Among precapillary PH patients with CMD more right heart remodelling was present, with larger right atrial area (24 [19-35] vs. 18 [14-22]; P = 0.046), reduced RV systolic function (FAC RV, %) (25 [20-29] vs. 32 [28-36] ; P = 0.049), and impaired RV-arterial coupling (TAPSE/sPAP) (0.4 [0.3-0.5] vs. 0.6 [0.5-0.9]; P = 0.034), but also left atrial dysfunction (LARS) (10 [8-22] vs. 20 [16-47]; P= 0.04) opposed to precapillary PH patients without CMD.
Among postcapillary-PH patients with CMD, elevated NT-proBNP (525 [79-2838] vs. 158 [120-3439]; P = 0.01), presence of atrial fibrillation (28% (7) vs. 0% (9); P = 0.02) and reduced external myocardial work (RPP) (5330 [4680-7740] vs. 9155 [7540-10080]; P = 0.02) was observed compared to postcapillary PH patients without CMD.

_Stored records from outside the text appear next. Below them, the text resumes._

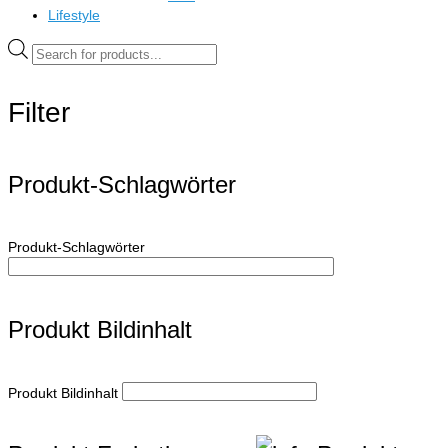
Lifestyle
Products
search
Filter
Produkt-Schlagwörter
Produkt-Schlagwörter
Produkt Bildinhalt
Produkt Bildinhalt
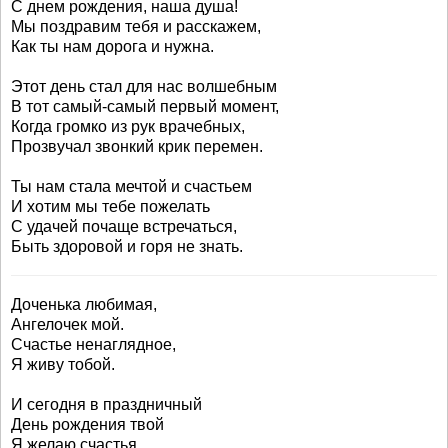
С днем рождения, наша душа!
Мы поздравим тебя и расскажем,
Как ты нам дорога и нужна.
Этот день стал для нас волшебным
В тот самый-самый первый момент,
Когда громко из рук врачебных,
Прозвучал звонкий крик перемен.
Ты нам стала мечтой и счастьем
И хотим мы тебе пожелать
С удачей почаще встречаться,
Быть здоровой и горя не знать.
Доченька любимая,
Ангелочек мой.
Счастье ненаглядное,
Я живу тобой.
И сегодня в праздничный
День рождения твой
Я желаю счастья,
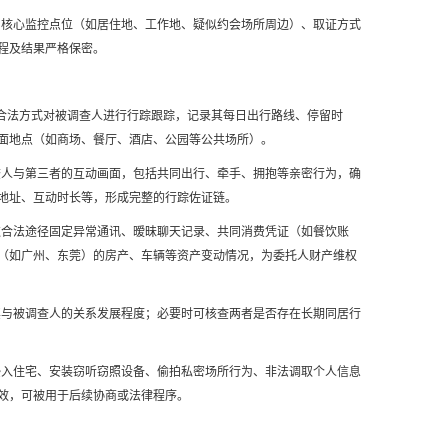
、核心监控点位（如居住地、工作地、疑似约会场所周边）、取证方式
程及结果严格保密。
用合法方式对被调查人进行行踪跟踪，记录其每日出行路线、停留时
面地点（如商场、餐厅、酒店、公园等公共场所）。
查人与第三者的互动画面，包括共同出行、牵手、拥抱等亲密行为，确
地址、互动时长等，形成完整的行踪佐证链。
过合法途径固定异常通讯、暧昧聊天记录、共同消费凭证（如餐饮账
（如广州、东莞）的房产、车辆等资产变动情况，为委托人财产维权
其与被调查人的关系发展程度；必要时可核查两者是否存在长期同居行
侵入住宅、安装窃听窃照设备、偷拍私密场所行为、非法调取个人信息
效，可被用于后续协商或法律程序。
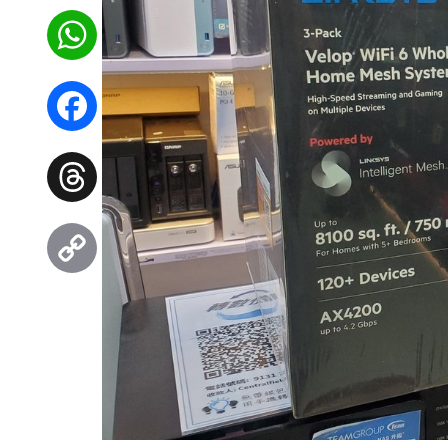
WhatsApp
Facebook
Threads
Copy
Link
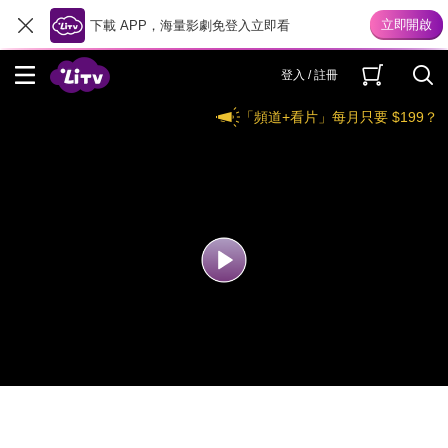
下載 APP，海量影劇免登入立即看
登入 / 註冊
「頻道+看片」每月只要 $199？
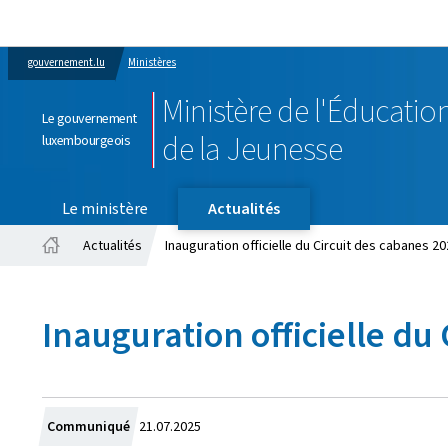
gouvernement.lu
Ministères
Ministère de l'Éducation
Le gouvernement
de la Jeunesse
luxembourgeois
Le ministère
Actualités
Actualités
Inauguration officielle du Circuit des cabanes 20
Accueil
Inauguration officielle du
Crée
Communiqué
21.07.2025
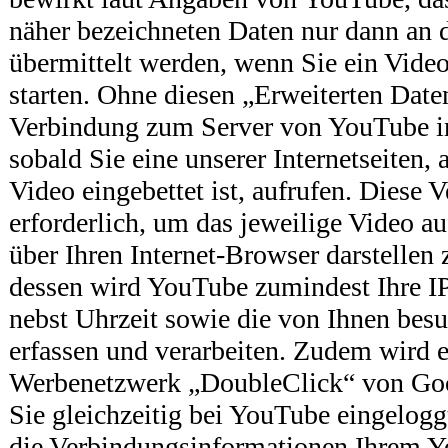
näher bezeichneten Daten nur dann an
übermittelt werden, wenn Sie ein Video
starten. Ohne diesen „Erweiterten Date
Verbindung zum Server von YouTube in
sobald Sie eine unserer Internetseiten,
Video eingebettet ist, aufrufen. Diese 
erforderlich, um das jeweilige Video auf
über Ihren Internet-Browser darstellen
dessen wird YouTube zumindest Ihre I
nebst Uhrzeit sowie die von Ihnen besuc
erfassen und verarbeiten. Zudem wird 
Werbenetzwerk „DoubleClick“ von Googl
Sie gleichzeitig bei YouTube eingelogg
die Verbindungsinformationen Ihrem 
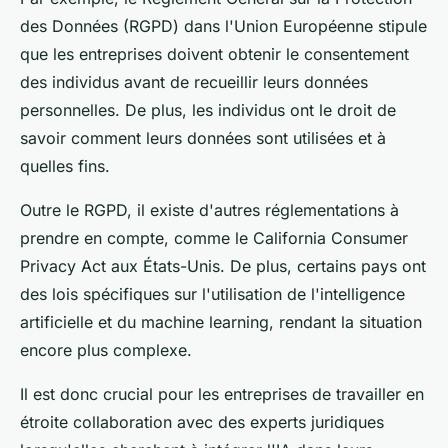
des Données (RGPD) dans l'Union Européenne stipule
que les entreprises doivent obtenir le consentement
des individus avant de recueillir leurs données
personnelles. De plus, les individus ont le droit de
savoir comment leurs données sont utilisées et à
quelles fins.
Outre le RGPD, il existe d'autres réglementations à
prendre en compte, comme le California Consumer
Privacy Act aux États-Unis. De plus, certains pays ont
des lois spécifiques sur l'utilisation de l'intelligence
artificielle et du machine learning, rendant la situation
encore plus complexe.
Il est donc crucial pour les entreprises de travailler en
étroite collaboration avec des experts juridiques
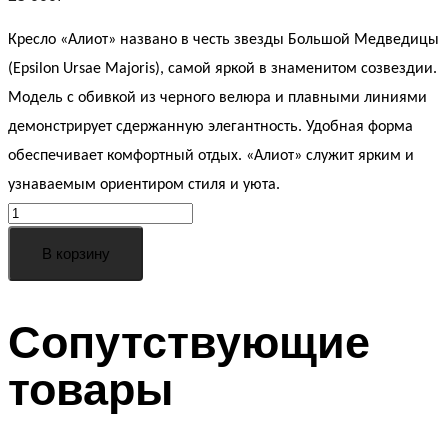
Кресло «Алиот» названо в честь звезды Большой Медведицы
(Epsilon Ursae Majoris), самой яркой в знаменитом созвездии.
Модель с обивкой из черного велюра и плавными линиями
демонстрирует сдержанную элегантность. Удобная форма
обеспечивает комфортный отдых. «Алиот» служит ярким и
узнаваемым ориентиром стиля и уюта.
Кресло
Алиот
В корзину
черное
quantity
Сопутствующие
товары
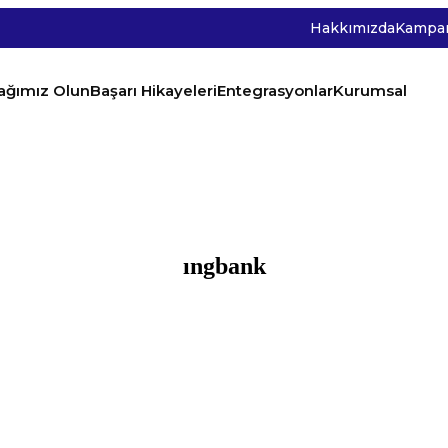
Hakkımızda
Kampan
tağımız Olun
Başarı Hikayeleri
Entegrasyonlar
Kurumsal
ıngbank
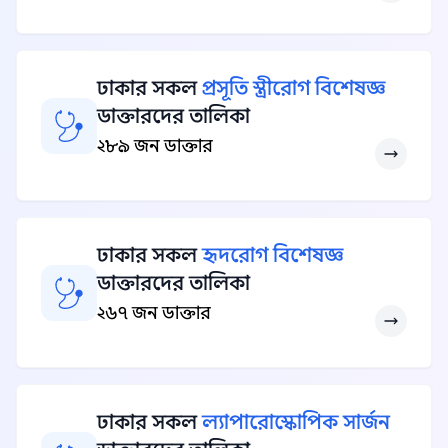
ঢাকার সকল
প্রসূতি স্ত্রীরোগ বিশেষজ্ঞ
ডাক্তারদের তালিকা
২৮৯ জন ডাক্তার
ঢাকার সকল
হৃদরোগ বিশেষজ্ঞ
ডাক্তারদের তালিকা
২৬৭ জন ডাক্তার
ঢাকার সকল
ল্যাপারোস্কোপিক সার্জন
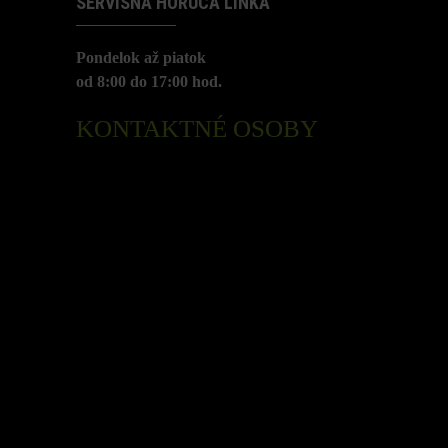
SERVISNÁ HORÚCA LINKA
Pondelok až piatok
od 8:00 do 17:00 hod.
KONTAKTNÉ OSOBY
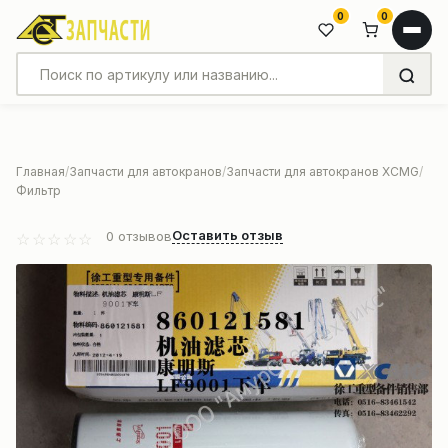
0
0
Главная
Запчасти для автокранов
Запчасти для автокранов XCMG
Фильтр
Оставить отзыв
0
отзывов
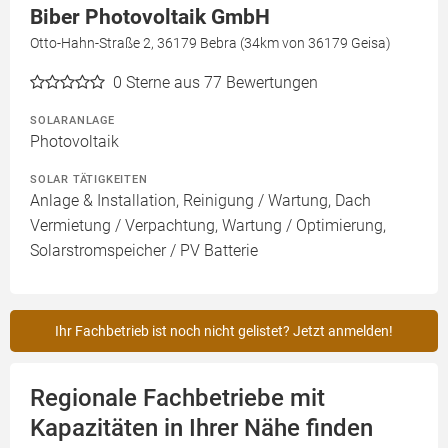
Biber Photovoltaik GmbH
Otto-Hahn-Straße 2, 36179 Bebra (34km von 36179 Geisa)
0
Sterne aus 77 Bewertungen
SOLARANLAGE
Photovoltaik
SOLAR TÄTIGKEITEN
Anlage & Installation, Reinigung / Wartung, Dach
Vermietung / Verpachtung, Wartung / Optimierung,
Solarstromspeicher / PV Batterie
Ihr Fachbetrieb ist noch nicht gelistet? Jetzt anmelden!
Regionale Fachbetriebe mit
Kapazitäten in Ihrer Nähe finden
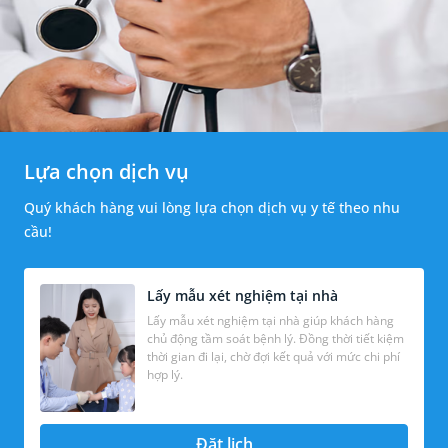
Lựa chọn dịch vụ
Quý khách hàng vui lòng lựa chọn dịch vụ y tế theo nhu
cầu!
Lấy mẫu xét nghiệm tại nhà
Lấy mẫu xét nghiệm tại nhà giúp khách hàng
chủ động tầm soát bệnh lý. Đồng thời tiết kiệm
thời gian đi lại, chờ đợi kết quả với mức chi phí
hợp lý.
Đặt lịch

In a subgroup analysis a comparison between precapillary PH with CMD compared to postcapillary PH with CMD demonstrated more frequently left ventricular dysfunction with lower stroke volume (54 [33-87] vs. 73 [66-110]; P=0.006) and consequently reduced cardiac index (2.2 [1.7-2.9] vs. 2.9 [2.2-3.4]; P= 0.03) and right ventricular dysfunction with reduced RV systolic function (28 [21-32] vs. 35 [29-40]; P=0.03) and impaired RV-arterial coupling (TAPSE/sPAP)(0.35 [0.24-0.45] vs. 0.46 [0.41-0.55]; P=0.04) in precapillary PH with CMD.
Conclusions:
CMD is common in both phenotypes of pulmonary hypertension and is associated with worse myocardial function, manifesting as right ventricular-arterial uncoupling in precapillary PH and left atrial dysfunction in postcapillary PH.